Editorial: Epic failure exposes GOP’s dysfunction

The Detroit News

Republicans had seven years to prepare their plans for repealing and replacing Obamacare, and now that they are finally beyond the obstacle of a Democratic president, they are stumbling over themselves.

Friday’s epic failure by the House to mount even a vote on the American Health Care Act, the GOP’s answer to the Affordable Care Act, leaves Republicans without a plan for what to do next.

President Donald Trump, acknowledging it did not have the votes to pass, asked House Speaker Paul Ryan to pull the bill.

Now what?

Remember, when Obama was in the White House, Republicans voted to repeal Obamacare more than 50 times. When they got what they sought — full control of Washington — they sputtered.

Trump said Thursday that if the GOP-controlled Congress can’t pass an ACA replacement, he is ready to move on to other items on his agenda, such as tax reform, and let Obamacare keep lurching to collapse.

It was a classic businessman response: When negotiations reach a hard impasse, stop dealing and move on.

It may be a bluff. And it certainly is not an option. The president and House Speaker Paul Ryan have to keep trying to craft a new version that wins over the conservative Republicans who sank this attempt.

The consequences of not finding an Obamacare replacement that can appeal to all factions of the Republican Party are enormous, both for the GOP and the country.

Republicans used the promise of repealing Obamacare to win and maintain majorities in the House and Senate. If they don’t recover, how will they explain their fumble when they face voters in 2018?

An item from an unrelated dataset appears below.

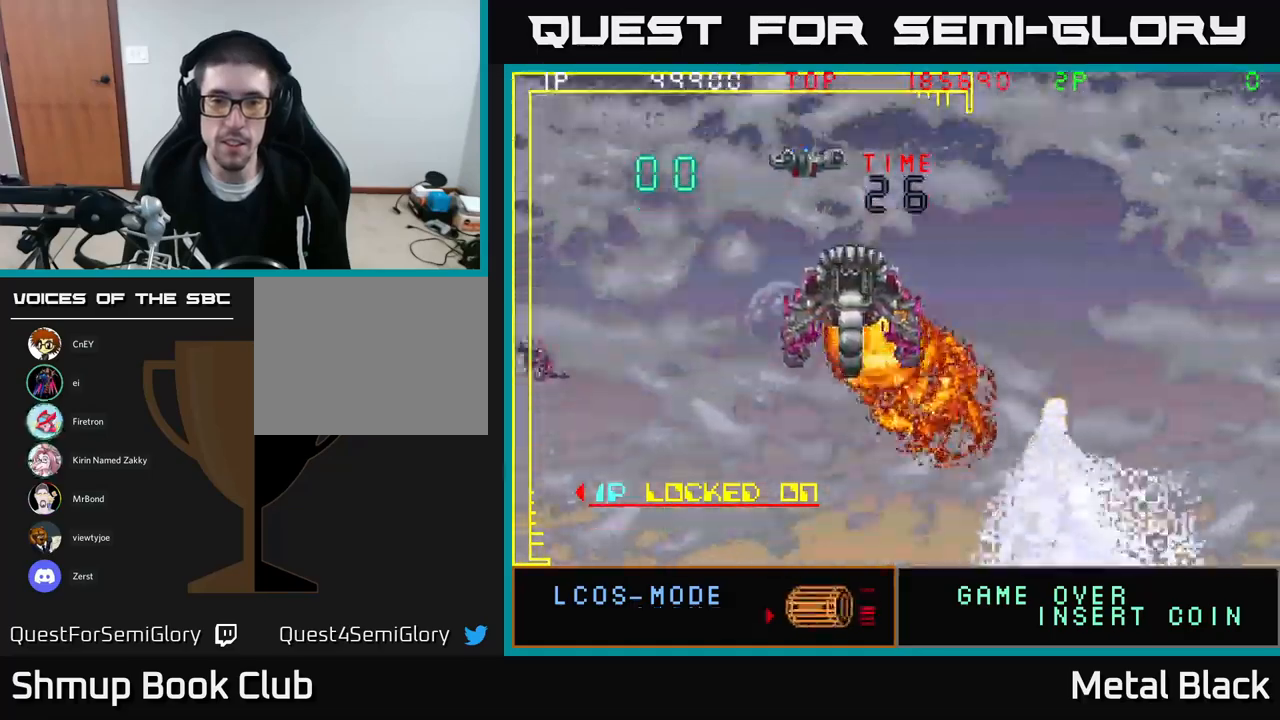
{"buttons": ["DPAD_LEFT"], "events": [[467, "DPAD_LEFT", "down"]]}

Those in the GOP who believe blame for the inevitable disintegration of Obamacare will fall on Democrats because they are wholly responsible for creating the mess must not have noticed what’s happening in the country the last few months.

Of course Republicans will get the blame. Democrats know that, and it’s why they feel no compulsion to participate in a fix. It was the GOP that promised it had the answers to the ills of the Affordable Care Act, and as it turns out, it doesn’t.

There’s not much surprise in what happened Friday. Republicans have been the congressional majority in name only. The reality is the GOP is as much two parties as it is one.

The refusal of the give-no-quarter Republicans to bend on any of their core principles has prevented the GOP from showing a united front on most issues since they came to power in 2010. They should have been sending Obama bill after bill expressing the conservative agenda, and forcing him to veto them.

Instead, they warred over ideological purity. Members of the so-called Freedom Caucus would rather hand a victory to Democrats than bend on their principles.

And while Trump says he wants to move on to other issues, there’s nothing to suggest these hard right-wingers will make the concessions on tax reform — or anything else — necessary to win passage.

Friday was a bad day for Republicans. A worse day for the country.

Those on the left who believe Obamacare will be fine with a few little tweaks are as wrong as those on the right who contend a total repeal will return the health insurance market to the pre-ACA era.

That market is gone. Its replacement, Obamacare, is an abject failure. Insurers are dropping out of the exchanges, Medicaid costs threaten to destroy state budgets and outrageous premiums and deductibles are making private and employer-provided insurance policies useless for the middle class.

For those reasons, Republicans can’t stop striving to unify behind a real solution. But Friday’s self-destructive exercise gives little cause for hope.